@dang: I'm not sure exactly when this was posted since it seems to have no date, but it's at least (2022) per HN's link from that year: https://news.ycombinator.com/item?id=31396861
I mention this because this is definitely the sort of content that can age poorly. I have no direct experience, I've never so much as touched Julia.
> My conclusion after using Julia for many years is that there are too many correctness and composability bugs throughout the ecosystem to justify using it in just about any context where correctness matters.
Does this have any impact on the cosmological emulator written in Julia?
I like the design of the language, but I eventually went through too many cycles of "fast compilation and/or module caching is coming in the next release" and "ahead of time compilation is coming soon" and got burned out. I remember believing the same stuff from java for years until forgetting about it.
I'm reminded of the recent post about R's (CRAN's) somewhat radical approach to integration testing [1] and I wonder if something like that would help with the composition issues described here.
The Julia world is already quite careful with testing and CI. Apart from the usual unit testing, many packages do employ integration testing. The Julia project itself (compiler, etc) is tested against the package ecosystem quite often (regularly and for select pull requests).
Which is a bummer, however the basics are always critical. Numerical stability and known correctness is still (or was) a reason a lot of old fortran libraries were used for so long.

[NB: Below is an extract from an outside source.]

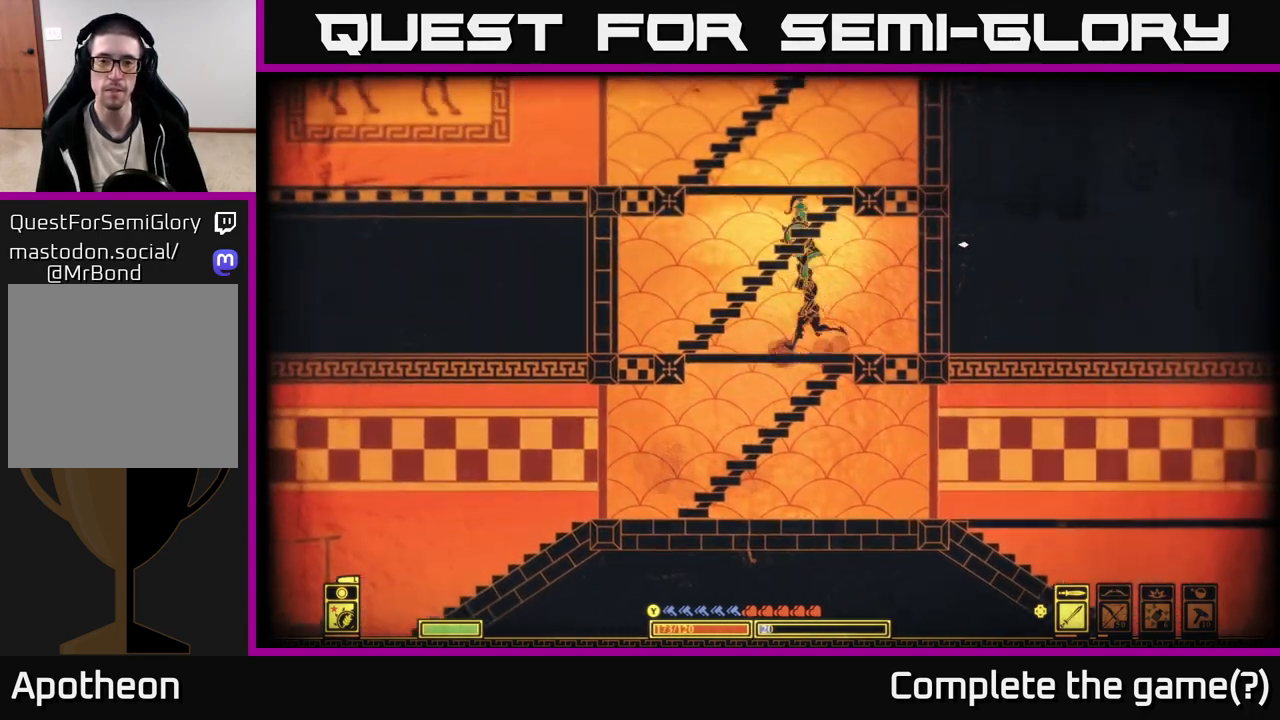
{"buttons": [], "left_stick": "center", "right_stick": "center", "events": [[133, "left_stick", "center"], [200, "A", "up"], [217, "SELECT", "down"], [383, "SELECT", "up"]]}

I'm really surprised by the list of issues as some of those are pretty recent (2024) and pretty important parts of the ecosystem like ordereddict.
Julia is a very powerful and flexible language. With very powerful tools you can get a lot done quickly, including shooting yourself into the foot. Julia's type-system allows you to easily compose different elements of Julia's vast package ecosystem in ways that possibly were never tested or even intended or foreseen by the authors of these packages to be used that way. If you don't do that, you may have a much better experience than the author. My own Julia code generally does not feed the custom type of one package into the algorithms of another package.
I've been using Julia for seven years, four years as my main language at work.
It's my view that all the major points in the blog post are true, and the problem persists. It's slightly better now, because Julia has more usage in industry and less usage by hobby hackers.
I'm convinced it's caused by two factors: The first is the duck-typed, dynamic nature of the language, which, like Python, gives the developer no tools to check or enforce correctness.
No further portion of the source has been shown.